A história nunca se move em linha reta, nem servem os relatos que tudo abarcam, como demonstra a eleição francesa de 2017. No ano do populismo e nacionalismo, em sociedades em que o eleitor está cansado das elites, em um momento de ceticismo com o capitalismo de livre mercado e a ordem liberal internacional, de crise da integração europeia e de medo dos imigrantes e refugiados, a França adota outro caminho.

Se há alguns meses, no mundo convulsionado pela irrupção de Trump e a saída do Reino Unido da União Europeia, alguém tivesse previsto que os franceses elegeriam um presidente europeísta e liberal, defensor da globalização e partidário da abertura das fronteiras às pessoas e às mercadorias, teria passado por um desinformado, ou um ingênuo.

Se, além disso, esse candidato tivesse sido banqueiro de investimentos – somente nove anos depois da quebra do banco de investimentos Lehman Brothers, detonador da Grande Recessão – e ministro da Economia do presidente mais impopular da V República, qualquer consultor eleitoral o teria aconselhado a se esquecer imediatamente de aspirar à presidência.

Emmanuel Jean-Michel Frédéric Macron (Amiens, 1977), sem renunciar a nenhuma dessas ideias nem esconder sua biografia, desafiou todas as advertências e se tornará o oitavo presidente da V República. A cerimônia de transferência de poder pelo socialista François Hollande se dará nesta mesma semana, e nos próximos dias ele nomeará um primeiro-ministro. Ninguém esperava, poucos acreditavam nele quando há um ano lançou o Em Marcha!, quando ainda era um ministro independente de Hollande.

Uma mescla de sorte e audácia explicam seu êxito. Teve a sorte de ver os principais aspirantes à presidência caírem um a um nas eleições primárias (Nicolas Sarkozy e Manuel Valls), sob o peso dos escândalos (François Fillon) ou pela decisão de não se candidatar (François Hollande). E soube aproveitá-la ao ocupar o precioso centro político para apelar aos “dois de cada três franceses” dos quais falava Valéry Giscard D’Estaing em um livro de 1984: o espectro que vai da centro-esquerda à centro-direita, a massa crítica necessária para empreender as sempre adiadas reformas.

A audácia de Macron consistiu em entender que, no ano do descontentamento com o status quo, havia espaço para um homem como ele. Criado em e pelo status quo autóctone – o produto mais bem acabado da meritocracia francesa –, rompeu com o status quo. Por sua juventude, quase revolucionária para a classe política deste país. E por sua visão ao emancipar-se dos partidos tradicionais no momento em que estes estavam a ponto de implodir. O novo presidente soube captar o estado de espírito de uma parte da sociedade francesa, farta da velha política e das velhas estruturas e, ao mesmo tempo, esperançosa e otimista. É a França mais cosmopolita e educada, a da renda mais elevada e das metrópoles globalizadas, mas também da faixa atlântica, em parte rural, a que menos sofreu os embates do capitalismo transnacional.

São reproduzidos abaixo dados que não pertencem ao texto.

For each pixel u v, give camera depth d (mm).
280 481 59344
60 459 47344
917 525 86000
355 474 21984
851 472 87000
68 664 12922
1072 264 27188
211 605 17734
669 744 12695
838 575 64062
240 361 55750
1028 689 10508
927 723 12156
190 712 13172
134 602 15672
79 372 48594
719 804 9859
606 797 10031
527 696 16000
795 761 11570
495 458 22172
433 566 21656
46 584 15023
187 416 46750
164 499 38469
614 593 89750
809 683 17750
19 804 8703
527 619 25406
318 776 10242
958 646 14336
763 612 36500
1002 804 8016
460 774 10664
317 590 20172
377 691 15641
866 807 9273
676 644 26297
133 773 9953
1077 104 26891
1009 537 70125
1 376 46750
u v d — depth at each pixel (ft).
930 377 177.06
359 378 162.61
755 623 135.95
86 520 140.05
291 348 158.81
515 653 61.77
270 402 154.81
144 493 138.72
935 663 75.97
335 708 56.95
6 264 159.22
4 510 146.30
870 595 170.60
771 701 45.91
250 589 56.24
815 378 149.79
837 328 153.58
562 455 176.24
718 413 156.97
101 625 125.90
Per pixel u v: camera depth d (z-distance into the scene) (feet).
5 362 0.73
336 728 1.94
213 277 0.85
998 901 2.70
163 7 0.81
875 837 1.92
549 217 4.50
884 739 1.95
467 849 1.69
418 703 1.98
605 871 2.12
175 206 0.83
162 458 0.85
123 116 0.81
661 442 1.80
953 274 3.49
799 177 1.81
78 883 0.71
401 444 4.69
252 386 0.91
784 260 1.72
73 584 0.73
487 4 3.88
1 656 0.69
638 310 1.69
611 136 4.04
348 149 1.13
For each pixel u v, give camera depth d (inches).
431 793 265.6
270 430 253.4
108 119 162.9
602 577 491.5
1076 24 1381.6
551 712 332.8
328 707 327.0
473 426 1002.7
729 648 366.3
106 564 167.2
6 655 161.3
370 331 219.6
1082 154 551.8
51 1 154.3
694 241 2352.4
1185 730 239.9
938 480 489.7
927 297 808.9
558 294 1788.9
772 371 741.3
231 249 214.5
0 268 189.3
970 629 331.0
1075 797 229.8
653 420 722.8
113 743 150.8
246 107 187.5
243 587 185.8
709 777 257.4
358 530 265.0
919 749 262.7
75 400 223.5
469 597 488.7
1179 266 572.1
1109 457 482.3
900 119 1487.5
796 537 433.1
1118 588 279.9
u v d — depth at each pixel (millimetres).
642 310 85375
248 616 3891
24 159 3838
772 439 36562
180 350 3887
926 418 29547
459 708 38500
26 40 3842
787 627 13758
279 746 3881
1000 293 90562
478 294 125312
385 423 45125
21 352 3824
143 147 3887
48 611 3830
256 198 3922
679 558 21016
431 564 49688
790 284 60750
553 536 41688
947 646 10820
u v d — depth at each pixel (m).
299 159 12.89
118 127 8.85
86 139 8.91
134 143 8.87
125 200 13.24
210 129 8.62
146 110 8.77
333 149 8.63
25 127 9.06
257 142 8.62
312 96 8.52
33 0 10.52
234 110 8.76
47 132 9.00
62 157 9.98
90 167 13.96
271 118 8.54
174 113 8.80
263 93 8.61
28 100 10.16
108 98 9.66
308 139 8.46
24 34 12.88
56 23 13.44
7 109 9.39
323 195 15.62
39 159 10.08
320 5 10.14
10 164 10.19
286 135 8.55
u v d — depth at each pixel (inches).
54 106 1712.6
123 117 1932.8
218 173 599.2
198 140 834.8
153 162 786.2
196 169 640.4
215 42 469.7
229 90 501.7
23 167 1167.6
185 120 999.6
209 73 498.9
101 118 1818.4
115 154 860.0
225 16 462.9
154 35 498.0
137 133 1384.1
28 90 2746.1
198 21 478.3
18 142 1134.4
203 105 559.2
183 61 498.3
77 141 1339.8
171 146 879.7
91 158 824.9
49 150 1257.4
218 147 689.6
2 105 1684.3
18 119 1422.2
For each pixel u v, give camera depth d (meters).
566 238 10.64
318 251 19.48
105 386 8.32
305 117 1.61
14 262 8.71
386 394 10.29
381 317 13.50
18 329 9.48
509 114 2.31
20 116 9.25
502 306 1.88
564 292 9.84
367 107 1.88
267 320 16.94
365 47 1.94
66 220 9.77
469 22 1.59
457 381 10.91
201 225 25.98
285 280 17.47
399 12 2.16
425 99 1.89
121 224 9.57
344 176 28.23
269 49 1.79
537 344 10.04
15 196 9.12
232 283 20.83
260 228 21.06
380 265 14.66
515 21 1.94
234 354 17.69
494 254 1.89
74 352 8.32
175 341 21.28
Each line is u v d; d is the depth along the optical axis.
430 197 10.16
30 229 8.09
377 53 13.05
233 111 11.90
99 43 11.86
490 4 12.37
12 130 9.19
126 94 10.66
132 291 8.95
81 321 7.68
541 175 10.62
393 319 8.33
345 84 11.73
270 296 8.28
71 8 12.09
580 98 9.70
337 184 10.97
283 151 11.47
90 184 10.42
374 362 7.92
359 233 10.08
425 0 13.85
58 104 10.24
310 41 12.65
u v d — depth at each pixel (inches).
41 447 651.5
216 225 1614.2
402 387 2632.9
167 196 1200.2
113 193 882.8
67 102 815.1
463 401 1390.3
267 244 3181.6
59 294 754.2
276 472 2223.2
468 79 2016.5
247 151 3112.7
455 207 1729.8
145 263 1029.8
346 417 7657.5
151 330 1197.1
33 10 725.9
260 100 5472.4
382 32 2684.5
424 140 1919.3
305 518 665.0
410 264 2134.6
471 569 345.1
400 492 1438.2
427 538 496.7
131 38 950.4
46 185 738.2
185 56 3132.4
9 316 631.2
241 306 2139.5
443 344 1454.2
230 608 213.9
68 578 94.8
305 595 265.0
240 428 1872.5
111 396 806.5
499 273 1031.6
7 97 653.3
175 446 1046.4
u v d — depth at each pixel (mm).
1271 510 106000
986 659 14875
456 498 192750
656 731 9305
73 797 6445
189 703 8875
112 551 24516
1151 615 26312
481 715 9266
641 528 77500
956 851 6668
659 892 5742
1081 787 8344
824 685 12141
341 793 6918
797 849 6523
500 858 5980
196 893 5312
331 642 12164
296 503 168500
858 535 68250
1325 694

Uma parte do voto em Macron é um voto de adesão; uma parte ainda maior é constituída por cidadãos de direita e esquerda que antes de tudo queriam deter a Frente Nacional de Le Pen. São eleitores emprestados, que não darão nada ao presidente nos próximos meses e que em alguns aspectos – a economia ou a Europa – se opõem às suas ideias.

O sistema de eleição em dois turnos é um diferencial crucial da França em relação a outros países submetidos ao embate populista. Na França, embora a opção extremista se classifique, como ocorreu no primeiro turno, em 23 de abril, no segundo turno se formam maiorias que impedem seu acesso ao poder. Esta é a maldição da FN e de Le Pen, que, apesar de seus avanços, continuam carregando o estigma da ultradireita de raiz racista, antissemita e colaboracionista. A derrota no momento mais doce para suas ideias – excepcionalmente, um candidato estava em sintonia com Moscou e Washington, e era o caso de Marine Le Pen – abrirá uma reflexão e poderá fazer sua liderança cambalear. Conta, porém, com o aval de milhões de eleitores e a aspiração de se tornar o principal partido de oposição. Além disso, a elevada abstenção, comparada com outras eleições, e um resultado que dobra o de seu pai, Jean-Marie, em 2002, são um sinal: a frente anti-Le Pen mostra sinais de debilidade.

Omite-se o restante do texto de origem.